Prends une fourmi — enfin, quand j'écris ça, c'est une façon de parler, une manière de dire — observe une fourmi, donc. Une colonie, une double file de fourmis, l'une dans un sens, l'autre dans un autre, dans la même direction : un bout de truc à grailler et une armée se dépêche vers le lieu de la pâture et s'en revient. Colonne montant à vide, colonne descendant à plein. Toujours plus, pour nourrir la cité, la développer, la faire évoluer. Toujours plus. Dans l'autre sens, elles ont toujours fait comme ça, elle se satisfont du présent.
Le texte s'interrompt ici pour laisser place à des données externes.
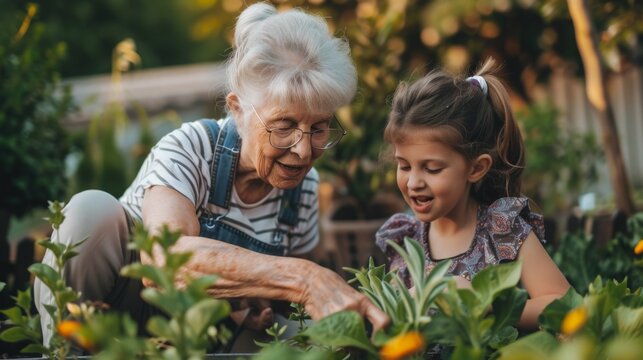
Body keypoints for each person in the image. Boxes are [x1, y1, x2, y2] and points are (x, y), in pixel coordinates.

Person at [35, 2, 388, 348]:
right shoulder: (192, 148)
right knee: (90, 211)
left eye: (320, 128)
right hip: (121, 311)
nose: (304, 151)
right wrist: (303, 278)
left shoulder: (304, 188)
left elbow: (290, 305)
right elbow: (165, 261)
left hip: (201, 337)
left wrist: (253, 305)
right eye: (284, 126)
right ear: (238, 110)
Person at [375, 58, 570, 329]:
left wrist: (483, 303)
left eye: (432, 169)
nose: (413, 182)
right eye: (404, 165)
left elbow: (562, 303)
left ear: (476, 168)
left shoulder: (502, 230)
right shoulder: (407, 240)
Transpose ça à nous, grouillant sur un pâle point bleu. D'un côté, des injonctions d'aller lentement, de s'arrêter même, profiter de l'instant présent, sans passé, sans avenir. Juste se poser, se contenter. S'arrêter, pendant que la Terre défile sous nos pieds, reculer, involuer. D'un autre côté, le goût de l'exploration, la curiosité pour avancer, courir plus vite de la rotation de la planète, évoluer, s'élever. Toujours plus.

Plénitude versus manque, suffisance versus progression.

Les fourmis sont paradoxales. Bon, c'est pas l'tout, j'ai des pucerons à traire.